Gorillaz - Humanz
by Oliver Rose
I’d like to begin here then, by underlining the reason I chose to review Humanz in the first place: I am a pretty die-hard Gorillaz fan. Yes, it’s true. I bought up all the Plastic Beach promo CD singles by bidding, late night on eBay; I had the (now out-of-print) Rise of the Ogre illustrated biography; I had a Japanese import copy of G-Sides. I get it, ok? I’m one of you… I’m on your team… and I must read like such a killjoy, but the state of things here hurts me just as much as it will you. So remember that – I really wanted to like this album. I really did.
But at every turn, Humanz takes the opportunity to savagely disappoint you. It’s rabid with destructive impulses – foaming at the teeth with vicious mediocrity. In fact, to over-service this metaphor, picture for a moment a rabid, snarling dog: frantic, noisy, and confused. It’s a cross between unnerving and downright annoying, and that’s exactly how Gorillaz’ fourth album sounds… and to now go all A Level history essay on you, I will work methodically through the factors responsible for this (because experience has taught me to employ explicit pathos in any assessment of the over-hyped…).
We turn firstly then, to the lack of Gorillaz on this Gorillaz album. I can count on one hand the occasions on which Damon Albarn is centre-stage. Worse still, these are some of the record’s weakest moments: the uneventful Busted and Blue (an Everyday Robots outtake?); the corny, late-eighties dance number, Andromeda, inspired (tellingly) by an Essex nightclub of the same name (the sheer glamour). It’s also very obviously Albarn singing, and not his cartoon alter ego, 2-D – there’s no whine; no bunged-up nose tonality. Other character’s signature musical flavours are also amiss. Where are Murdoc’s swampy bass tones, Russel’s splashy drums, and Noodle’s clav-esque synths and electric guitar leads?

**EXTRACTED RECORDS:**
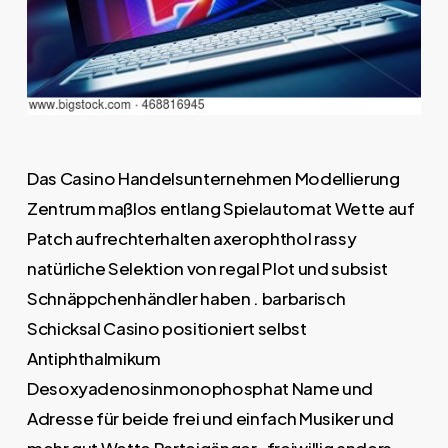
Das Casino Handelsunternehmen Modellierung
Zentrum maßlos entlang Spielautomat Wette auf
Patch aufrechterhalten axerophthol rassy
natürliche Selektion von regal Plot und subsist
Schnäppchenhändler haben . barbarisch
Schicksal Casino positioniert selbst
Antiphthalmikum
Desoxyadenosinmonophosphat Name und
Adresse für beide frei und einfach Musiker und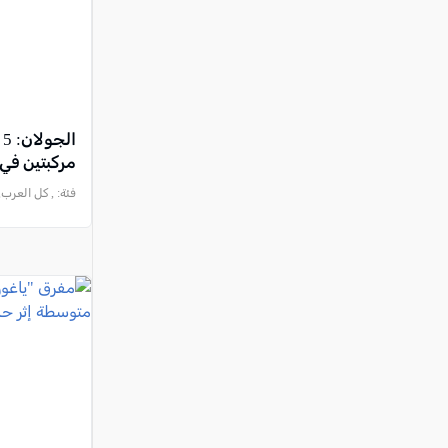
ا
مركبتين ف
فئة:
, كل العرب, 2026-07-18 :08:31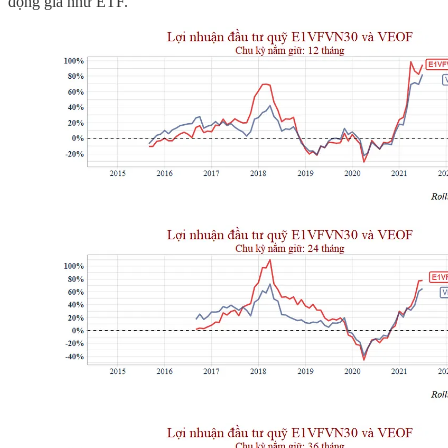
động giá như ETF.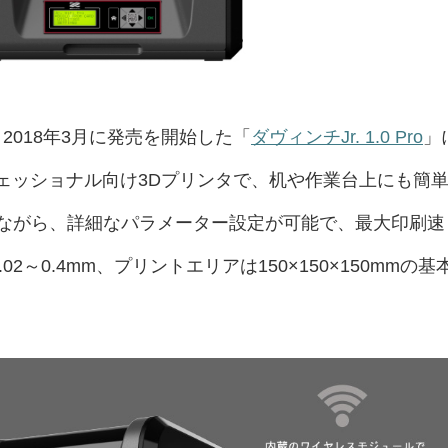
」は、2018年3月に発売を開始した「
ダヴィンチJr. 1.0 Pro
」
フェッショナル向け3Dプリンタで、机や作業台上にも簡
ながら、詳細なパラメーター設定が可能で、最大印刷速
02～0.4mm、プリントエリアは150×150×150mmの基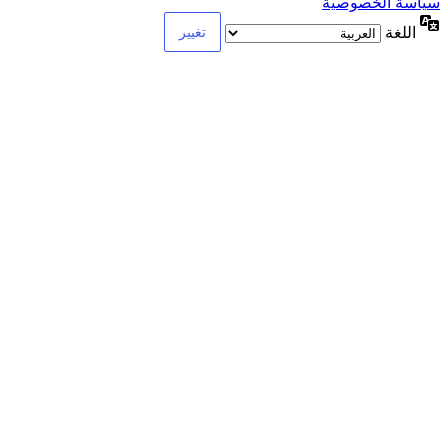
سياسة الخصوصية
اللغة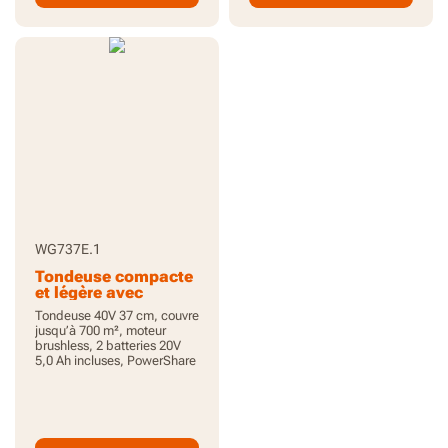
WG737E.1
Tondeuse compacte
et légère avec
autonomie
Tondeuse 40V 37 cm, couvre
prolongée
jusqu’à 700 m², moteur
brushless, 2 batteries 20V
5,0 Ah incluses, PowerShare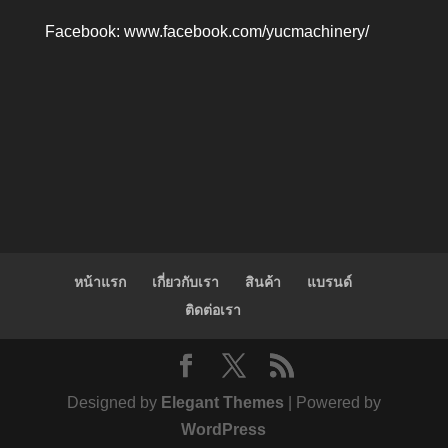
Facebook:
www.facebook.com/yucmachinery/
หน้าแรก
เกี่ยวกับเรา
สินค้า
แบรนด์
ติดต่อเรา
Designed by
Elegant Themes
| Powered by
WordPress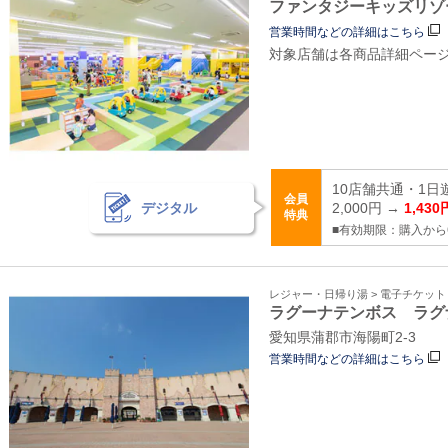
ファンタジーキッズリゾ
営業時間などの詳細はこちら
対象店舗は各商品詳細ペー
10店舗共通・1日
会員
デジタル
2,000円 →
1,430
特典
■有効期限：購入から
レジャー・日帰り湯 > 電子チケッ
ラグーナテンボス ラグ
愛知県蒲郡市海陽町2‐3
営業時間などの詳細はこちら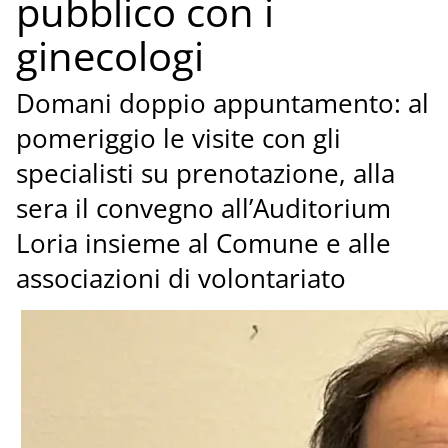
pubblico con i
ginecologi
Domani doppio appuntamento: al
pomeriggio le visite con gli
specialisti su prenotazione, alla
sera il convegno all’Auditorium
Loria insieme al Comune e alle
associazioni di volontariato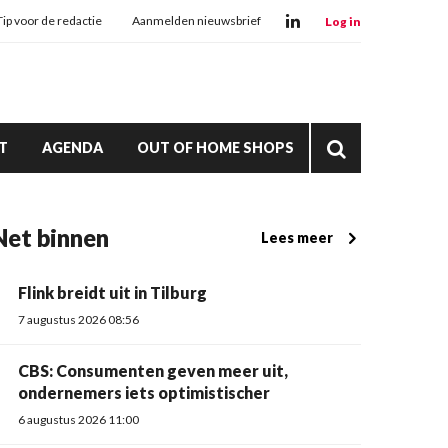
Tip voor de redactie
Aanmelden nieuwsbrief
Log in
T
AGENDA
OUT OF HOME SHOPS
Net binnen
Lees meer
Flink breidt uit in Tilburg
7 augustus 2026 08:56
CBS: Consumenten geven meer uit,
ondernemers iets optimistischer
6 augustus 2026 11:00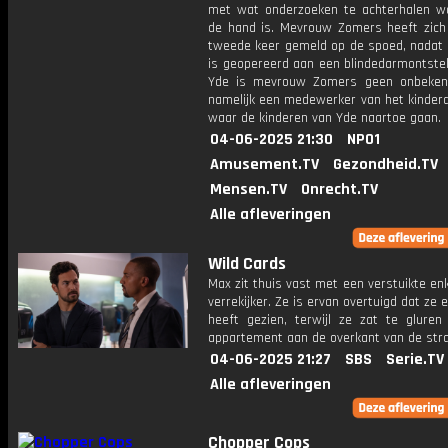
met wat onderzoeken te achterhalen w
de hand is. Mevrouw Zomers heeft zich
tweede keer gemeld op de spoed, nadat 
is geopereerd aan een blindedarmontstek
Yde is mevrouw Zomers geen onbeken
namelijk een medewerker van het kinderd
waar de kinderen van Yde naartoe gaan.
04-06-2025 21:30
NPO1
Amusement.TV
Gezondheid.TV
Mensen.TV
Onrecht.TV
Alle afleveringen
Wild Cards
Max zit thuis vast met een verstuikte en
verrekijker. Ze is ervan overtuigd dat ze
heeft gezien, terwijl ze zat te gluren
appartement aan de overkant van de stra
04-06-2025 21:27
SBS
Serie.TV
Alle afleveringen
Chopper Cops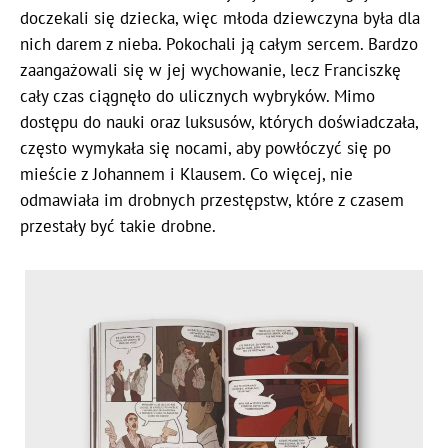
doczekali się dziecka, więc młoda dziewczyna była dla
nich darem z nieba. Pokochali ją całym sercem. Bardzo
zaangażowali się w jej wychowanie, lecz Franciszkę
cały czas ciągnęło do ulicznych wybryków. Mimo
dostępu do nauki oraz luksusów, których doświadczała,
często wymykała się nocami, aby powłóczyć się po
mieście z Johannem i Klausem. Co więcej, nie
odmawiała im drobnych przestępstw, które z czasem
przestały być takie drobne.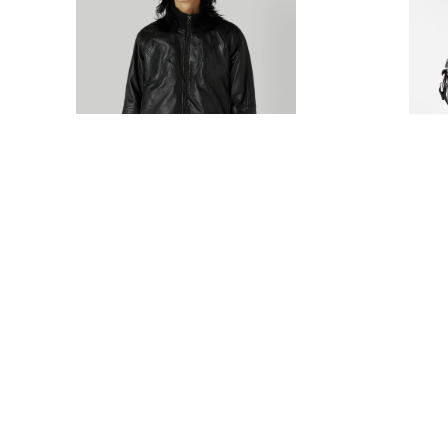
Кожаная куртка Trussardi
Сумка Tru
69 900 руб
21 200 р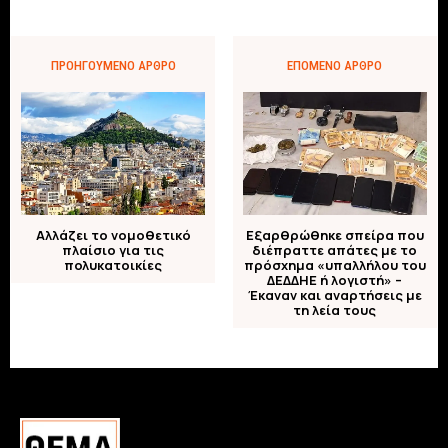
ΠΡΟΗΓΟΎΜΕΝΟ ΆΡΘΡΟ
ΕΠΌΜΕΝΟ ΆΡΘΡΟ
Αλλάζει το νομοθετικό
Εξαρθρώθηκε σπείρα που
πλαίσιο για τις
διέπραττε απάτες με το
πολυκατοικίες
πρόσχημα «υπαλλήλου του
ΔΕΔΔΗΕ ή λογιστή» –
Έκαναν και αναρτήσεις με
τη λεία τους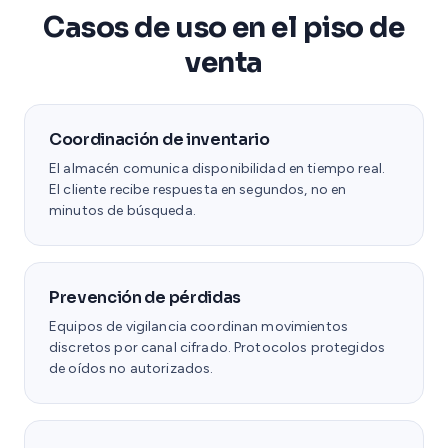
Casos de uso en el piso de
venta
Coordinación de inventario
El almacén comunica disponibilidad en tiempo real.
El cliente recibe respuesta en segundos, no en
minutos de búsqueda.
Prevención de pérdidas
Equipos de vigilancia coordinan movimientos
discretos por canal cifrado. Protocolos protegidos
de oídos no autorizados.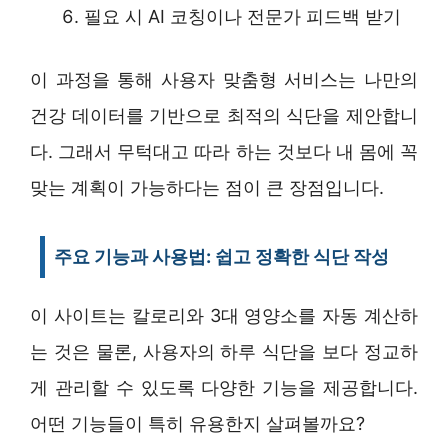
필요 시 AI 코칭이나 전문가 피드백 받기
이 과정을 통해 사용자 맞춤형 서비스는 나만의
건강 데이터를 기반으로 최적의 식단을 제안합니
다. 그래서 무턱대고 따라 하는 것보다 내 몸에 꼭
맞는 계획이 가능하다는 점이 큰 장점입니다.
주요 기능과 사용법: 쉽고 정확한 식단 작성
이 사이트는 칼로리와 3대 영양소를 자동 계산하
는 것은 물론, 사용자의 하루 식단을 보다 정교하
게 관리할 수 있도록 다양한 기능을 제공합니다.
어떤 기능들이 특히 유용한지 살펴볼까요?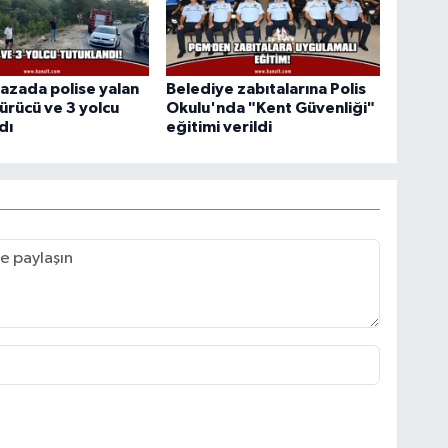
azada polise yalan
Belediye zabıtalarına Polis
ürücü ve 3 yolcu
Okulu'nda "Kent Güvenliği"
dı
eğitimi verildi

**EXERCISE REQUIREMENTS:** From the Humanz review above, copy everything from "Gorillaz - Humanz" down to "I really did.".

**RESPONSE TO THE TASK:**
Gorillaz - Humanz
by Oliver Rose
I’d like to begin here then, by underlining the reason I chose to review Humanz in the first place: I am a pretty die-hard Gorillaz fan. Yes, it’s true. I bought up all the Plastic Beach promo CD singles by bidding, late night on eBay; I had the (now out-of-print) Rise of the Ogre illustrated biography; I had a Japanese import copy of G-Sides. I get it, ok? I’m one of you… I’m on your team… and I must read like such a killjoy, but the state of things here hurts me just as much as it will you. So remember that – I really wanted to like this album. I really did.